JSP 2.0 has a feature called "Tag Files", and you can write tags without external Java code and tld
. You need to create a .tag
file and put it in WEB-INF\tags
. You can even create a directory structure to package your tags.
For example:
/WEB-INF/tags/html/label.tag
<%@tag description="Rensders a label with required css class" pageEncoding="UTF-8"%>
<%@attribute name="name" required="true" description="The label"%>
<label class="control-label control-default" id="${name}Label">${name}</label>
Use it like
<%@ taglib prefix="h" tagdir="/WEB-INF/tags/html"%>
<h:label name="customer name" />
Also, you can read the tag body easily:
/WEB-INF/tags/html/bold.tag
<%@tag description="Bold tag" pageEncoding="UTF-8"%>
<b>
<jsp:doBody/>
</b>
Use it:
<%@ taglib prefix="h" tagdir="/WEB-INF/tags/bold"%>
<h:bold>Make me bold</h:bold>
The samples are very simple, but you can do lots of complicated tasks here.

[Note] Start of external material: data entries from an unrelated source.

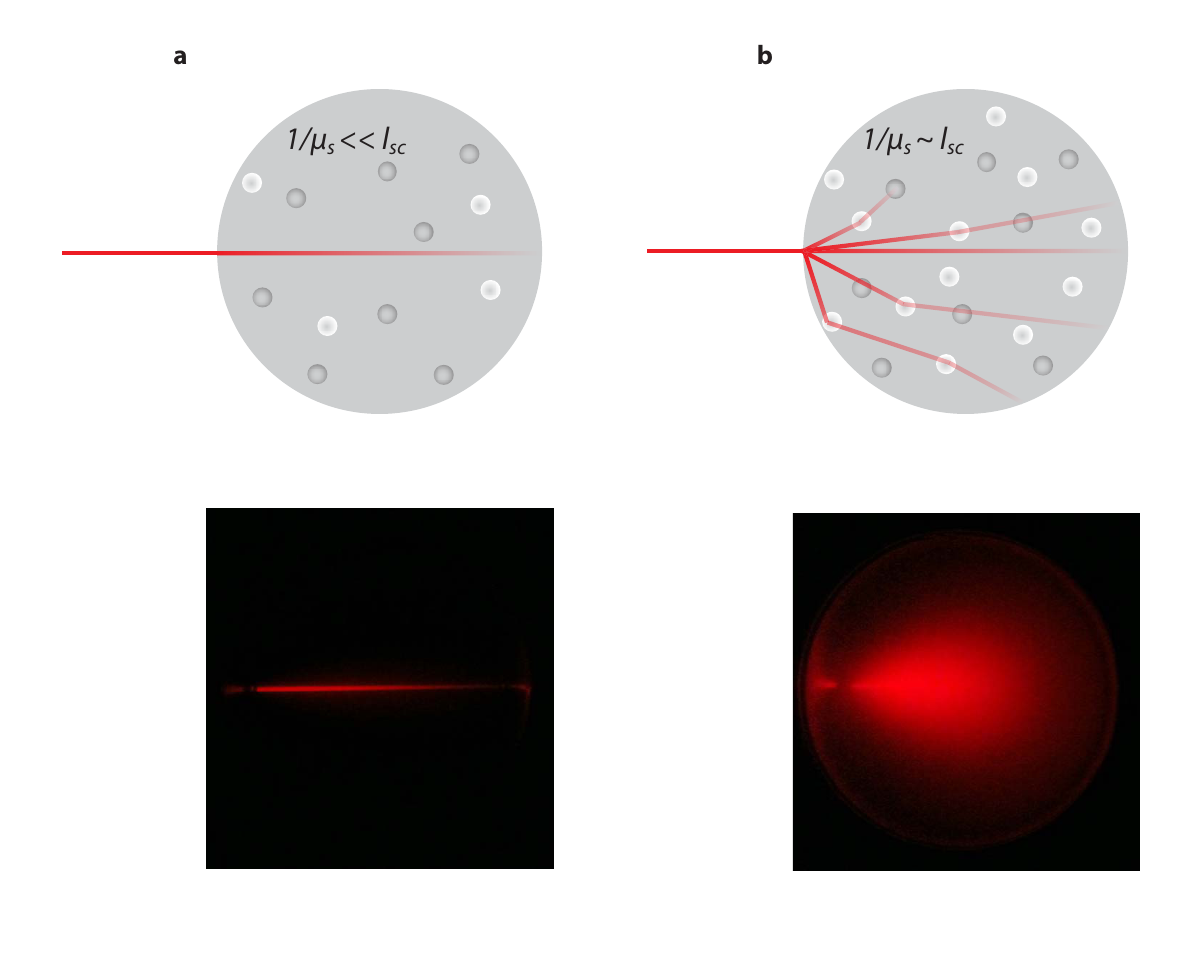
Figure 1. Light propagation in tissue: ( a ), Highly absorbing medium where the mean free path l defining the distance between two scattering events is large compared to sc 1 /µ , µ being the scattering coefficient. In this case the light intensity decreases with s s the distance d according to I ∝ I exp( − µ d ) where µ = µ + µ . ( b ), Highly scattering 0 t t s a medium where l is approximately 1 /µ . This case represents the situation in tissue sc s where light propagation can be modeled with diffusion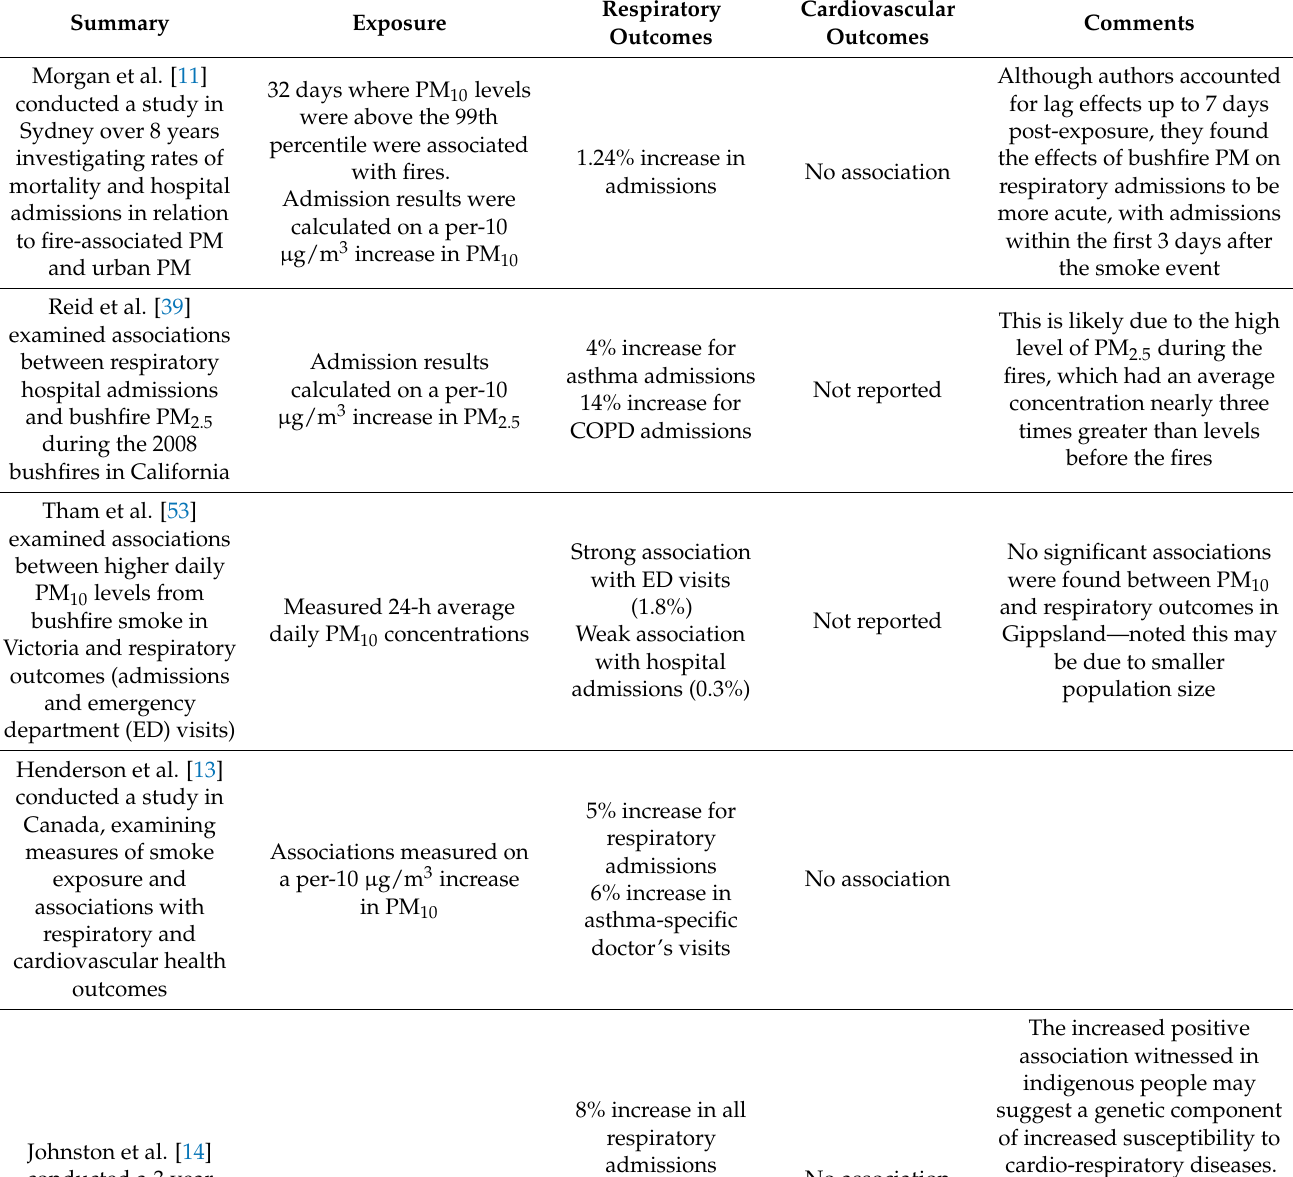
Table 3. Summary of studies investigating PM and respiratory and/or cardiovascular outcomes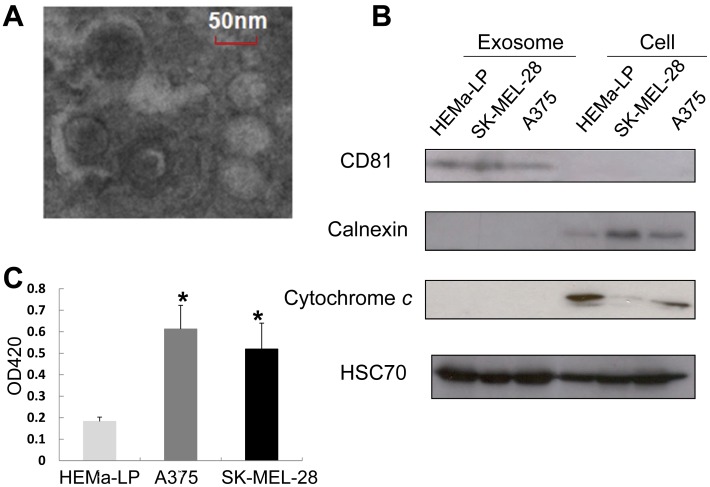
Identification and characterization of exosomes.Exosomes were isolated using a combination of ultrafiltration and ultracentrifugation. (A). Morphological characterization of exosomes derived from A375 cells by transmission electron microscopy. The image shows small vesicles ranging in size from 50 nm–100 nm in diameter. The scale bar indicates 50 nm. (B). Molecular characterization of exosomes derived from HEMa-LP, SK-MEL-28 and A375 cells by Western blotting. Protein extracts (50 µg) from cells or exosomes were assessed using antibodies against exosomal protein marker (CD81), endoplasmic reticulum marker (Calnexin), and mitochondrial protein marker (cytochrome c). HSC70, a protein expressed both in cells and exosomes, was used as a loading control. (C) Isolated exosomes from an average of 500 ml supernatant of HEMa-LP cells, SK-MEL-28 cells and A375 cells were resuspended in 100 µl of PBS and their quantities were determined using a Nanodrop ND-1000 spectrophotometer reading at OD420.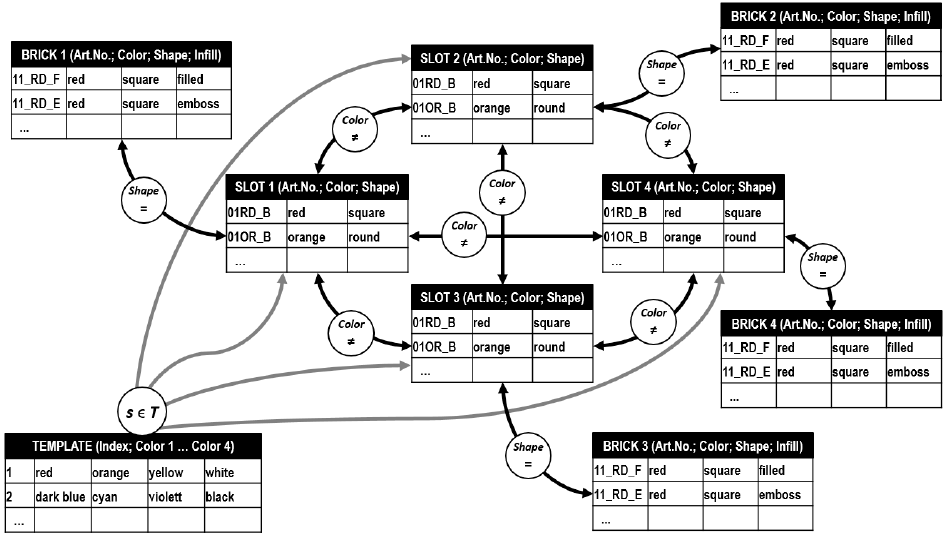
Figure 4. Constraint network for the sorting box configuration problem.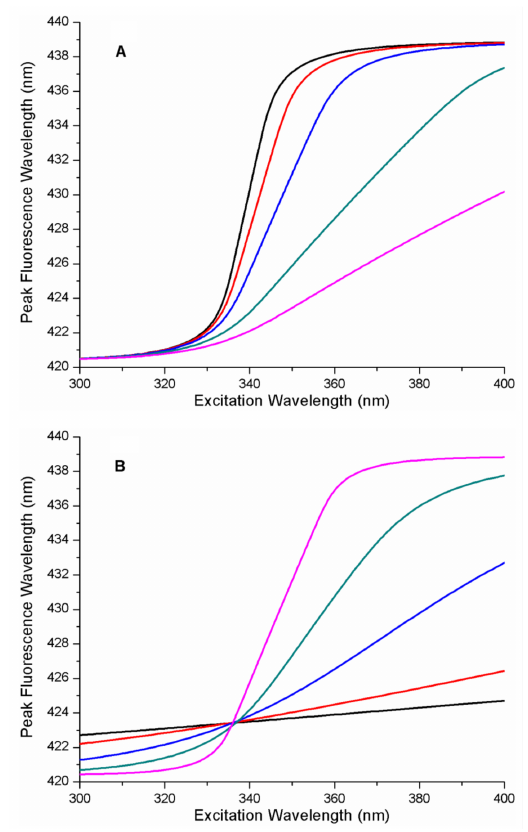
Figure 3. REES curves for a quadratic free energy landscape (b = 2). ( A ) Plots from left to right represent the influence of increasing the free energy parameter A, on REES curves (A = 0.001 eV, A = 0.002 eV, A = 0.005 eV, A = 0.01 eV). All other parameters were fixed ( x GS = 0.15 eV 0.5 , b = 2). The photo-physical parameters for the ligand, L were fixed ( x CT = 0.89 eV 0.5 , κ = 1, ∆ G CTGS 0 = 3.346 eV, ∆ G CTGSN = 3.223 eV). Plots were generated with the specified parameters using Equations (13) and (14) from the theory section (the range of x was from − 1 to 2). ( B ) Plots represent the effect on REES of increasing spacing between microstate free energy surfaces along the reaction coordinate from shallowest to steepest near the transition mid-point ( x GS = 0.01, x GS = 0.02, x GS = 0.05, x GS = 0.1, x GS = 0.2 eV 0.5 ). All other parameters were fixed (b = 2, A = 0.0025 eV). The photo-physical parameters for the ligand, L were fixed ( x CT = 0.89 eV 0.5 , κ = 1, ∆ G CTGS 0 = 3.346 eV, ∆ G CTGSN = 3.223 eV). Plots were generated with the specified parameters using Equations (13) and (14) from the theory section (the range of x was from − 1 to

Please consider you can use other tags (for example: JSTL
which has controlling tags like if/forEcah/chosen
text manipulation like format/contains/uppercase
or even SQL tags select/update
), pass all kind parameters, for example Hashmap
, access session
, request
, ... in your tag file too.
Tag File are so easy developed as you did not need to restart the server when changing them, like JSP files. This makes them easy for development.
Even if you use a framework like Struts 2, which have lots of good tags, you may find that having your own tags can reduce your code a lot. You can pass your tag parameters to struts and this way customize your framework tag.
You can use tags not only to avoid Java, but also minimize your HTML codes. I myself try to review HTML code and build tags a lot as soon as I see code duplicates start in my pages.
(Even if you end up using Java in your JSP code, which I hope not, you can encapsulate that code in a tag.)